(PP04) The High-Q Club
Performance Analysis and Optimization
TimeTuesday, June 26th3:15pm - 3:45pm
DescriptionThis poster summarises knowledge gained from running and tuning highly-scalable applications on JUQUEEN, the IBM Blue Gene/Q at Jülich Supercomputing Centre. The ability to execute successfully on all 458,752 cores with up to 1.8 million processes or threads could qualify codes for the High-Q Club, which serves as a showcase for diverse codes effectively defining a collection of the highest scaling codes on JUQUEEN. The intention was to encourage other application developers to invest in tuning and scaling their codes while identifying the necessary aspects for that goal. At the close of this era with the decommissioning of JUQUEEN in spring 2018, it is timely to compare the characteristics of the 32 High-Q Club member codes, considering their strong and/or weak scaling, exploitation of hardware threading, and whether/how intra-node multi-threading is employed combined with message-passing.

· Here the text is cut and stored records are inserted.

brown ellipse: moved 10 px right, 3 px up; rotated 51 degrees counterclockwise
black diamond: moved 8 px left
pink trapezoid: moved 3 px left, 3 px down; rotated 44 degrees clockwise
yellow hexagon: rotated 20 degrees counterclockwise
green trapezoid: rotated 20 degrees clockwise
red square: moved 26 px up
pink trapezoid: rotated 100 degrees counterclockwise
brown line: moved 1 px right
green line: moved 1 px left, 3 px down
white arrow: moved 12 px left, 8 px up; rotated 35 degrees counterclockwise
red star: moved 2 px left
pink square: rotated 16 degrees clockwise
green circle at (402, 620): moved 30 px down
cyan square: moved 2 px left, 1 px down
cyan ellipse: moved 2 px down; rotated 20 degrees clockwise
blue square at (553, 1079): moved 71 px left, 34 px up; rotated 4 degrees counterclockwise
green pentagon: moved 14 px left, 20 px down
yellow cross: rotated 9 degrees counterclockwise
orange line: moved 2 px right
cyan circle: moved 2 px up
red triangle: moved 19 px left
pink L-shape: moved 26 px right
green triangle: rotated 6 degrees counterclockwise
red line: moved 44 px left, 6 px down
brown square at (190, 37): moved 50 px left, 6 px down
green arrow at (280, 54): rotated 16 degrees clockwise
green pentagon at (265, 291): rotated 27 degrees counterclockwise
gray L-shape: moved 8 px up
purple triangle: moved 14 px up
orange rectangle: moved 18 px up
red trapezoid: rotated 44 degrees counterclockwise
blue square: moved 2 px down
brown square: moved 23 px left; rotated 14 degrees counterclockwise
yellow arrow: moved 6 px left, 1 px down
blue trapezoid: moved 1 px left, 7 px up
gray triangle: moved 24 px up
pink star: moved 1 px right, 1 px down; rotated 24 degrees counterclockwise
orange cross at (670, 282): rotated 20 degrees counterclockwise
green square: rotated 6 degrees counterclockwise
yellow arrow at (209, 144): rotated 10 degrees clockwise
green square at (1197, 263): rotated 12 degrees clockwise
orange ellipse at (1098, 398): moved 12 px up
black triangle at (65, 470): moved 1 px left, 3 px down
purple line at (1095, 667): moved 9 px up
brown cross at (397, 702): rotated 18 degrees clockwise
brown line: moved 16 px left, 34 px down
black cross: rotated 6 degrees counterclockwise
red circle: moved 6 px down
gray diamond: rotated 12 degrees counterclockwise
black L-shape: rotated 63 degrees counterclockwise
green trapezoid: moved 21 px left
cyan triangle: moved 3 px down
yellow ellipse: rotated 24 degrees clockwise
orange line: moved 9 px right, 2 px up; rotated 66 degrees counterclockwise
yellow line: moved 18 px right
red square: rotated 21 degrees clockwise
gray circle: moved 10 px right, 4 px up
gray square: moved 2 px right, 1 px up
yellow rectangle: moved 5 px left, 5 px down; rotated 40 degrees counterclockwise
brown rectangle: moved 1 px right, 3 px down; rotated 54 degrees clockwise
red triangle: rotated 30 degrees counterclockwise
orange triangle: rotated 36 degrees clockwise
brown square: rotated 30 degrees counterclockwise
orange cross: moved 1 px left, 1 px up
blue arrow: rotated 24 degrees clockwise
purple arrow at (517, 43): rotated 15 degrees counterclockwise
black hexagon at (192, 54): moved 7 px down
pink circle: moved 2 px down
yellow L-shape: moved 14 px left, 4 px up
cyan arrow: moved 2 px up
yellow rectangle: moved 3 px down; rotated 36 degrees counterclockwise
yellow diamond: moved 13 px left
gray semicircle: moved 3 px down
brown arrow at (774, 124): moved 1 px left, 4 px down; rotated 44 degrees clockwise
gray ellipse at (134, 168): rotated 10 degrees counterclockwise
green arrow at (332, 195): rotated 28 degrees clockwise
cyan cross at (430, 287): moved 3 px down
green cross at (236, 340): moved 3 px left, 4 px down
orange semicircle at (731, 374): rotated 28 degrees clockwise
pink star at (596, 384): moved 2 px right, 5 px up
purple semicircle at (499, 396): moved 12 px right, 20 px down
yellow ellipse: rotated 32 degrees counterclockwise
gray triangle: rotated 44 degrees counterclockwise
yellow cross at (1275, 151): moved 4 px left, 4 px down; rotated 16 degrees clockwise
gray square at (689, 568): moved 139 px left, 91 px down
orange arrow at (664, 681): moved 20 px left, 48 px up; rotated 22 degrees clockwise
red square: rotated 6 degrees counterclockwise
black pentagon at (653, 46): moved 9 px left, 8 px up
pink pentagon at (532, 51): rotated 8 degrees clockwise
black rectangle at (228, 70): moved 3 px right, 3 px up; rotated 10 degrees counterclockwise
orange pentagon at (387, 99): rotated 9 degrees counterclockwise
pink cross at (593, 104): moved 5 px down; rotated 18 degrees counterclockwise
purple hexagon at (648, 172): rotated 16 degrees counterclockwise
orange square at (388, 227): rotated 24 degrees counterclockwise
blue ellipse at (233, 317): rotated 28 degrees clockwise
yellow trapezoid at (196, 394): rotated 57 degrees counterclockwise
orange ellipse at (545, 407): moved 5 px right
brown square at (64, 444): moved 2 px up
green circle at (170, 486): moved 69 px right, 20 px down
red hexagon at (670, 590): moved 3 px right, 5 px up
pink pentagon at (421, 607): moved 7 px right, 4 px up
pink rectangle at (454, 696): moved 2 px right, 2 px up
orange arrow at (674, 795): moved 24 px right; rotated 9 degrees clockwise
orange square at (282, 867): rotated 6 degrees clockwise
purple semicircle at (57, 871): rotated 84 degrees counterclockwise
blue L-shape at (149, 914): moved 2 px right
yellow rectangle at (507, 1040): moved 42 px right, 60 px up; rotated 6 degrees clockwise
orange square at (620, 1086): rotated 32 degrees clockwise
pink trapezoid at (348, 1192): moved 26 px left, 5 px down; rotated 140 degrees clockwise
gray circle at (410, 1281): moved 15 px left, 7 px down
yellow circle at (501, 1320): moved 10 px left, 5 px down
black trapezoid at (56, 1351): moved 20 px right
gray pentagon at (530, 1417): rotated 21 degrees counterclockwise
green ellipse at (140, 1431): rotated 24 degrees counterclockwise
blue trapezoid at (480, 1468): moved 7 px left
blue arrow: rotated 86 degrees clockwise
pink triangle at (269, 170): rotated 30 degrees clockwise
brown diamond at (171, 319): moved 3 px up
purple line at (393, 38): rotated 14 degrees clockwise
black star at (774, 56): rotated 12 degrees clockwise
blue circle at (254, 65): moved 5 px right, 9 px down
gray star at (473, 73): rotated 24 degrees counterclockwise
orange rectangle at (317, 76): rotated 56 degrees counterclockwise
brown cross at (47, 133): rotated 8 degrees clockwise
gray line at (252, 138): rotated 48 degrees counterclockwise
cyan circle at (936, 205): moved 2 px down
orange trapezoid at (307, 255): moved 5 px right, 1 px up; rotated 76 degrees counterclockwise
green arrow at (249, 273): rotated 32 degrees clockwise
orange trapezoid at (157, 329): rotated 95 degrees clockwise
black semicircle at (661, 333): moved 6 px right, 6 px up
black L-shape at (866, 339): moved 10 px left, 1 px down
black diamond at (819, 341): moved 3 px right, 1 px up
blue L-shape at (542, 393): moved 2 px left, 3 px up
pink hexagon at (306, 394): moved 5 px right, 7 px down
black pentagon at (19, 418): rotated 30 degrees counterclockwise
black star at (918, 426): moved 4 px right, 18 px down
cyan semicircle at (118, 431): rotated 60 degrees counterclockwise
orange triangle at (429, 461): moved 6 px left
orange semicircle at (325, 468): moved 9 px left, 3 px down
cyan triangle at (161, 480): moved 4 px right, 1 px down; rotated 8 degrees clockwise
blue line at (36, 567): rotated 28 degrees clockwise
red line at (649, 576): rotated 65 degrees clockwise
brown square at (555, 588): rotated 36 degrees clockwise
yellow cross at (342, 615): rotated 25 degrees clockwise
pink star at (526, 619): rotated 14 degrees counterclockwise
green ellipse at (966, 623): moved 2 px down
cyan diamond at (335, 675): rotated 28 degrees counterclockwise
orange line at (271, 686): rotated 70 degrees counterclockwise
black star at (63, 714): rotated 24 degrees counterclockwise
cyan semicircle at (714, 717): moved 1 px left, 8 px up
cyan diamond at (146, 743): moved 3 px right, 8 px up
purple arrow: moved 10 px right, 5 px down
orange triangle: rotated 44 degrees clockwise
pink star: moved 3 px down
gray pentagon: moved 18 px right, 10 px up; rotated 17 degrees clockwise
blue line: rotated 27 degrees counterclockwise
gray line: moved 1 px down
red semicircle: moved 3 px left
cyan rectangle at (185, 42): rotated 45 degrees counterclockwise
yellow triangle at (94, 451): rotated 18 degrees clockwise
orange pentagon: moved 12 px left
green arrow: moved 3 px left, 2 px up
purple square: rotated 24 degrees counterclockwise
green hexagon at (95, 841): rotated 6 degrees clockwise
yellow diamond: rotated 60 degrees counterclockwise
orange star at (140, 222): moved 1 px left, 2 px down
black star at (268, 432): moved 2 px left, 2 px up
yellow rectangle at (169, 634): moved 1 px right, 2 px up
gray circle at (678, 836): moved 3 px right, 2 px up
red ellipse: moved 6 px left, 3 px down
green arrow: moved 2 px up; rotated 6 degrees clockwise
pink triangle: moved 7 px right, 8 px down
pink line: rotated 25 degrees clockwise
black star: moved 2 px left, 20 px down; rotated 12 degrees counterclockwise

Standard programming languages and MPI combined with
multi-threading was found to be sufficient, and provided a straightforward migration path for application developers supported by scalable tools and optimised libraries which has also delivered performance and scalability benefits on diverse HPC computing systems. Obstacles for scaling such as inefficient use of limited compute node memory and file I/O are identified as key governing factors. Details are discussed in a review article [DOI: 10.14529/js180104]. Overall, the analysis provides guidance as to how applications may (need to) be designed or adapted to exploit expected exa-scale computer systems, although there are likely to be significant additional aspects such as processor heterogeneity and variability. We are considering how the High-Q Club should evolve for assessing extremely scalable applications on successor leadership computer systems, and invite suggestions from the HPC community.